I live by the “low-prep/no-prep” mantra. Yes, there’s life outside of school (maybe not if you teach high school ELA, sorry folks), and I enjoy sharing with others ideas on how to regain their personal life back while also being a damn fine teacher. As part of this, I pride myself on having not taken home student work for a few years now.
This first week, however, is different…
I’ve been used to starting the year with a half-day devoted to essential rules, some routines, and that school-required housekeeping stuff. Then, in next 8-10 class days over about 2 weeks, I would get into Circling with Balls (CWB), Total Physical Response (TPR), Discipulus Illustris, not to mention the No-Travel Story Script I was looking forward to trying out. Not this year. I see my students just 1 hour per week, which means those usual beginning activities would take us up through Thanksgiving! That’s simply too slow for he brain craving novelty. Expectations must be lowered. I’m just now recognizing exactly how much lower, too. This first week—one class—had to combine all that housekeeping with only a little bit of Latin…very little. You know what we did? placet (= likes). Yep, that’s it, at least as the only verb, although eī, tibi, -ne?, an, nōn, et, harpastum, minimē, and certē also made appearances.
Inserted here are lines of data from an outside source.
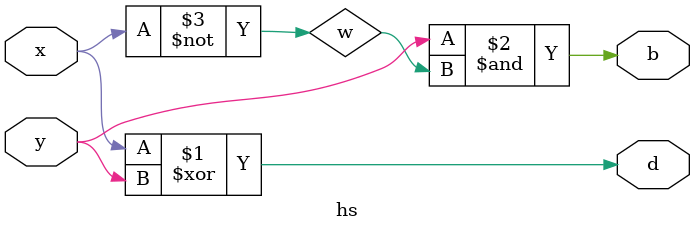
<source format=v>
module hs(x,y,d,b);
input x,y;
output d,b;
wire w;
xor x1(d,x,y);
not n1(w,x);
and a1(b,y,w);
endmodule


</source>
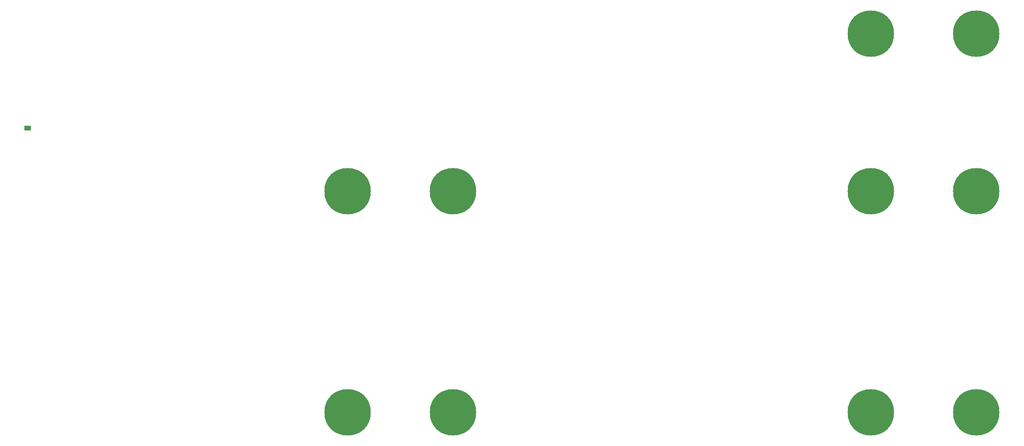
<source format=gts>
G04 #@! TF.FileFunction,Soldermask,Top*
%FSLAX46Y46*%
G04 Gerber Fmt 4.6, Leading zero omitted, Abs format (unit mm)*
G04 Created by KiCad (PCBNEW 4.0.7) date 03/24/20 22:25:04*
%MOMM*%
%LPD*%
G01*
G04 APERTURE LIST*
%ADD10C,0.100000*%
%ADD11R,0.680000X0.830000*%
%ADD12C,8.400000*%
G04 APERTURE END LIST*
D10*
D11*
X87243000Y-54229000D03*
X87763000Y-54229000D03*
D12*
X239903000Y-105664000D03*
X145288000Y-65659000D03*
X239903000Y-65659000D03*
X145288000Y-105664000D03*
X164338000Y-65659000D03*
X164338000Y-105664000D03*
X258953000Y-105664000D03*
X258953000Y-65659000D03*
X239903000Y-37084000D03*
X258953000Y-37084000D03*
M02*

</source>
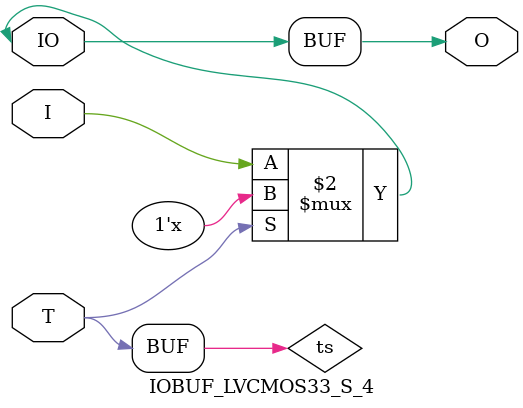
<source format=v>

/*

FUNCTION    : INPUT TRI-STATE OUTPUT BUFFER

*/

`celldefine
`timescale  100 ps / 10 ps

module IOBUF_LVCMOS33_S_4 (O, IO, I, T);

    output O;

    inout  IO;

    input  I, T;

    or O1 (ts, 1'b0, T);
    bufif0 T1 (IO, I, ts);

    buf B1 (O, IO);

endmodule

</source>
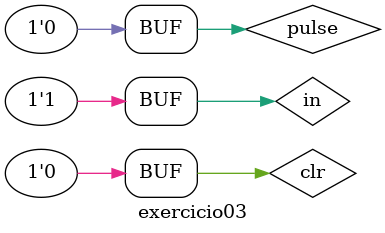
<source format=v>
/*
	Pontificia Universidade Catolica de Minas Gerais
	Instituto de Ciencias Exatas e Informatica – ICEI
	
	Arquitetura de Computadores I
	Tema: Introducao 'a linguagem Verilog e simulacao em Logisim
	
	Guia 13 - 28/10/2021
	
	Matricula: 723185
	Aluno: Danielle Dias Vieira
*/

/*
	Flip-Flop JK
*/

module jkff (output q , output qnot,
             input  j , input  k,
             input clk, input  preset, input clear);

	reg q, qnot;

	always @ ( posedge clk or posedge preset or posedge clear )
		begin
			if (clear)
			begin q<=0; qnot<=1; end
			else
			  if (preset)
			  begin q<=1; qnot<=0; end
			  else
				if (j&~k)
				begin q<=1; qnot<=0; end
				else
				  if (~j&k)
				  begin q<=0; qnot<=1; end
				  else
					if(j&k)
					begin q<=~q; qnot<=~qnot; end
		end
endmodule //fim jkff

/*
	Contador assíncrono decádico crescente com 4 bits de comprimento
*/
module contCrescDecad4 ( s1, in, pulse, clr );
	output [3:0] s1;
	input  in;
	input  pulse;
	input  clr;
	wire [3:0] qnot;

	jkff jk1(s1[0], qnot[0], in, in, pulse, 1'b0, (clr | (~(s1[0]) & s1[1] & ~(s1[2]) & s1[3])));
	jkff jk2(s1[1], qnot[1], in, in, qnot[0], 1'b0, (clr | (~(s1[0]) & s1[1] & ~(s1[2]) & s1[3])));
	jkff jk3(s1[2], qnot[2], in, in, qnot[1], 1'b0, (clr | (~(s1[0]) & s1[1] & ~(s1[2]) & s1[3])));
	jkff jk4(s1[3], qnot[3], in, in, qnot[2], 1'b0, (clr | (~(s1[0]) & s1[1] & ~(s1[2]) & s1[3])));
	
endmodule //contCrescDecad4 

module exercicio03;
	//--------------------definir dados
	reg clr, in, pulse;    
	wire[3:0] s;
	
	contCrescDecad4 CONT1 (s, in, pulse, clr);
	
	//------------------parte principal
	initial
		begin : main
			$display ("Exercicio 03 - Danielle Dias Vieira - 723185");
			$display ("Contador assincrono decadico crescente com 4 bits de comprimento");
			$display ("");
			$display ("Time   Pulse   In   CLR   Binario  Decimal");
			
			//initial values
			pulse = 0;
			clr = 0;  
			in = 0;

			$monitor ("%2d  - %4b %6b %4b %9b %6d", $time, pulse, in, clr, s, s);
					
			//input signal changing
			#1 clr = 1'b1; 
			#1 clr = 1'b0;
			#1 in = 1'b1; pulse = 1'b1;
			#1 in = 1'b1; pulse = 1'b0;
			#1 in = 1'b1; pulse = 1'b1;
			#1 in = 1'b1; pulse = 1'b0;
			#1 in = 1'b1; pulse = 1'b1;
			#1 in = 1'b1; pulse = 1'b0;
			#1 in = 1'b1; pulse = 1'b1;
			#1 in = 1'b1; pulse = 1'b0;
			#1 in = 1'b1; pulse = 1'b1;
			#1 in = 1'b1; pulse = 1'b0;
			#1 in = 1'b1; pulse = 1'b1;
			#1 in = 1'b1; pulse = 1'b0;
			#1 in = 1'b1; pulse = 1'b1;
			#1 in = 1'b1; pulse = 1'b0;
			#1 in = 1'b1; pulse = 1'b1;
			#1 in = 1'b1; pulse = 1'b0;
			#1 in = 1'b1; pulse = 1'b1;
			#1 in = 1'b1; pulse = 1'b0;
			#1 in = 1'b1; pulse = 1'b1;
			#1 in = 1'b1; pulse = 1'b0;
			
			#1 in = 1'b0; pulse = 1'b1;
			#1 in = 1'b0; pulse = 1'b0;
			
			#1 in = 1'b1; pulse = 1'b1;
			#1 in = 1'b1; pulse = 1'b0;
			#1 in = 1'b1; pulse = 1'b1;
			#1 in = 1'b1; pulse = 1'b0;
			#1 in = 1'b1; pulse = 1'b1;
			#1 in = 1'b1; pulse = 1'b0;
			#1 in = 1'b1; pulse = 1'b1;
			#1 in = 1'b1; pulse = 1'b0;
			#1 in = 1'b1; pulse = 1'b1;
			#1 in = 1'b1; pulse = 1'b0;
			#1 in = 1'b1; pulse = 1'b1;
			#1 in = 1'b1; pulse = 1'b0;
			#1 in = 1'b1; pulse = 1'b1;
			#1 in = 1'b1; pulse = 1'b0;
			#1 in = 1'b1; pulse = 1'b1;
			#1 in = 1'b1; pulse = 1'b0;
			#1 in = 1'b1; pulse = 1'b1;
			#1 in = 1'b1; pulse = 1'b0;
			#1 in = 1'b1; pulse = 1'b1;
			#1 in = 1'b1; pulse = 1'b0;
			
			#1 in = 1'b0; pulse = 1'b1;
			#1 in = 1'b1; pulse = 1'b0;
			
			#1 in = 1'b1; pulse = 1'b1;
			#1 in = 1'b1; pulse = 1'b0;
			#1 in = 1'b1; pulse = 1'b1;
			#1 in = 1'b1; pulse = 1'b0;
			#1 in = 1'b1; pulse = 1'b1;
			#1 in = 1'b1; pulse = 1'b0;
			#1 in = 1'b1; pulse = 1'b1;
			#1 in = 1'b1; pulse = 1'b0;
			
			#1 clr = 1'b1; 
			#1 clr = 1'b0;

		end
endmodule //fim exercicio03

/*
Exercicio 03 - Danielle Dias Vieira - 723185
Contador assincrono decadico crescente com 4 bits de comprimento

Time   Pulse   In   CLR   Binario  Decimal
 0  -    0      0    0      xxxx      x
 1  -    0      0    1      0000      0
 2  -    0      0    0      0000      0
 3  -    1      1    0      0001      1
 4  -    0      1    0      0001      1
 5  -    1      1    0      0010      2
 6  -    0      1    0      0010      2
 7  -    1      1    0      0011      3
 8  -    0      1    0      0011      3
 9  -    1      1    0      0100      4
10  -    0      1    0      0100      4
11  -    1      1    0      0101      5
12  -    0      1    0      0101      5
13  -    1      1    0      0110      6
14  -    0      1    0      0110      6
15  -    1      1    0      0111      7
16  -    0      1    0      0111      7
17  -    1      1    0      1000      8
18  -    0      1    0      1000      8
19  -    1      1    0      1001      9
20  -    0      1    0      1001      9
21  -    1      1    0      0000      0
22  -    0      1    0      0000      0
23  -    1      0    0      0000      0
24  -    0      0    0      0000      0
25  -    1      1    0      0001      1
26  -    0      1    0      0001      1
27  -    1      1    0      0010      2
28  -    0      1    0      0010      2
29  -    1      1    0      0011      3
30  -    0      1    0      0011      3
31  -    1      1    0      0100      4
32  -    0      1    0      0100      4
33  -    1      1    0      0101      5
34  -    0      1    0      0101      5
35  -    1      1    0      0110      6
36  -    0      1    0      0110      6
37  -    1      1    0      0111      7
38  -    0      1    0      0111      7
39  -    1      1    0      1000      8
40  -    0      1    0      1000      8
41  -    1      1    0      1001      9
42  -    0      1    0      1001      9
43  -    1      1    0      0000      0
44  -    0      1    0      0000      0
45  -    1      0    0      0000      0
46  -    0      1    0      0000      0
47  -    1      1    0      0001      1
48  -    0      1    0      0001      1
49  -    1      1    0      0010      2
50  -    0      1    0      0010      2
51  -    1      1    0      0011      3
52  -    0      1    0      0011      3
53  -    1      1    0      0100      4
54  -    0      1    0      0100      4
55  -    0      1    1      0000      0
56  -    0      1    0      0000      0
*/

</source>
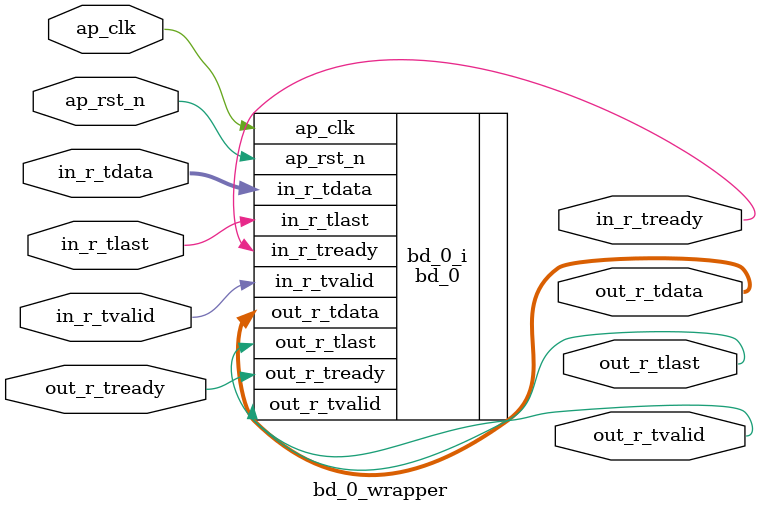
<source format=v>
`timescale 1 ps / 1 ps

module bd_0_wrapper
   (ap_clk,
    ap_rst_n,
    in_r_tdata,
    in_r_tlast,
    in_r_tready,
    in_r_tvalid,
    out_r_tdata,
    out_r_tlast,
    out_r_tready,
    out_r_tvalid);
  input ap_clk;
  input ap_rst_n;
  input [31:0]in_r_tdata;
  input [0:0]in_r_tlast;
  output in_r_tready;
  input in_r_tvalid;
  output [31:0]out_r_tdata;
  output [0:0]out_r_tlast;
  input out_r_tready;
  output out_r_tvalid;

  wire ap_clk;
  wire ap_rst_n;
  wire [31:0]in_r_tdata;
  wire [0:0]in_r_tlast;
  wire in_r_tready;
  wire in_r_tvalid;
  wire [31:0]out_r_tdata;
  wire [0:0]out_r_tlast;
  wire out_r_tready;
  wire out_r_tvalid;

  bd_0 bd_0_i
       (.ap_clk(ap_clk),
        .ap_rst_n(ap_rst_n),
        .in_r_tdata(in_r_tdata),
        .in_r_tlast(in_r_tlast),
        .in_r_tready(in_r_tready),
        .in_r_tvalid(in_r_tvalid),
        .out_r_tdata(out_r_tdata),
        .out_r_tlast(out_r_tlast),
        .out_r_tready(out_r_tready),
        .out_r_tvalid(out_r_tvalid));
endmodule

</source>
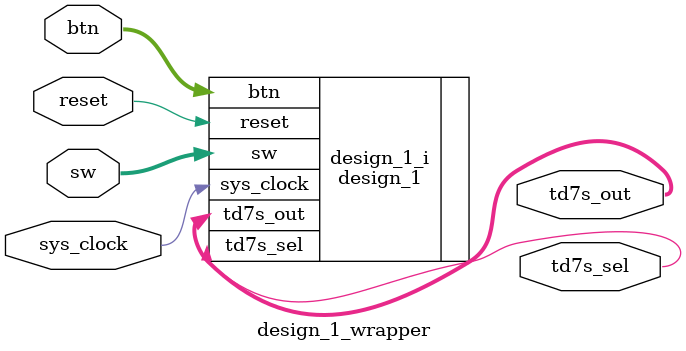
<source format=v>
`timescale 1 ps / 1 ps

module design_1_wrapper
   (btn,
    reset,
    sw,
    sys_clock,
    td7s_out,
    td7s_sel);
  input [3:0]btn;
  input reset;
  input [3:0]sw;
  input sys_clock;
  output [6:0]td7s_out;
  output td7s_sel;

  wire [3:0]btn;
  wire reset;
  wire [3:0]sw;
  wire sys_clock;
  wire [6:0]td7s_out;
  wire td7s_sel;

  design_1 design_1_i
       (.btn(btn),
        .reset(reset),
        .sw(sw),
        .sys_clock(sys_clock),
        .td7s_out(td7s_out),
        .td7s_sel(td7s_sel));
endmodule

</source>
The focus was on just one student, and another parallel student to compare.
I was stunned by how little we did, and the fact that the day represented 1/4 of those students’ Latin classes for the month of September was unsettling. Even now as I type this I’m strategizing. In fact, that’s why I’m typing this. As I mentioned in my last post, I consult this blog often…it’s not just for other readers!
Considering how infrequently we meet, there will be less time for uptake as we begin reading. My students probably heard placet 20 times (= good), but will read it an entire week later (= bad). This year, I don’t have the luxury of the consistency that comes from meeting daily. As a result, I need to make the input that students read hyper-comprehensible.
I have in my hand 25 CWB sheets each with a student’s name, preferred name, and 0 to 4 drawings of what they like or like to do. The 0 isn’t a problem. In fact, that mystery might elicit MORE conversation than talking about the obvious horse some kid drew. I also have some free time. Similar to what John Piazza typed up last year after the first weeks of school, I’ve done the same using mostly placet, establishing meaning with English and pictures.* The result reminds me of a video I’ve seen with students reading Chinese characters with images spliced into the text (Terry Waltz StarTalk?). Throughout the process, I learned some names, and matched faces to PowerTeacher photos. THIS is the first day of my first week prep, and the pay off will be well-worth it.
In the text below (click for Google Doc), there are 18 unique words, and ~216 total words in length. There are many names in that total word count, but they are all embedded within the Latin as part of the message, so I’m not being picky about that figure. Overall, that’s not too shabby for what amounted to probably 20min. of completely interrupted Latin input. In class, students were exposed to 6 of the words, which do occur most frequently in the text. Meaning is established with English for another 4 words, and with pictures* for 8.
Next class—in a week—I will read this aloud to students as they follow along on the projector board. I do not anticipate any difficulty in understanding this text. I’m not confident that would be the case if I were to assign this for reading at home. The pictures help us learn more about each other than just the harpastum used in class, but I wouldn’t want to risk frustration after the first class of the year!
*I haven’t been keen on using images to establish meaning when English is available, yet I found the page too cluttered with the meaning of all 8 interests established in parenthesis. Since I’ll read this aloud to students, I will have the opportunity to [re]establish meaning using English if anything is unclear.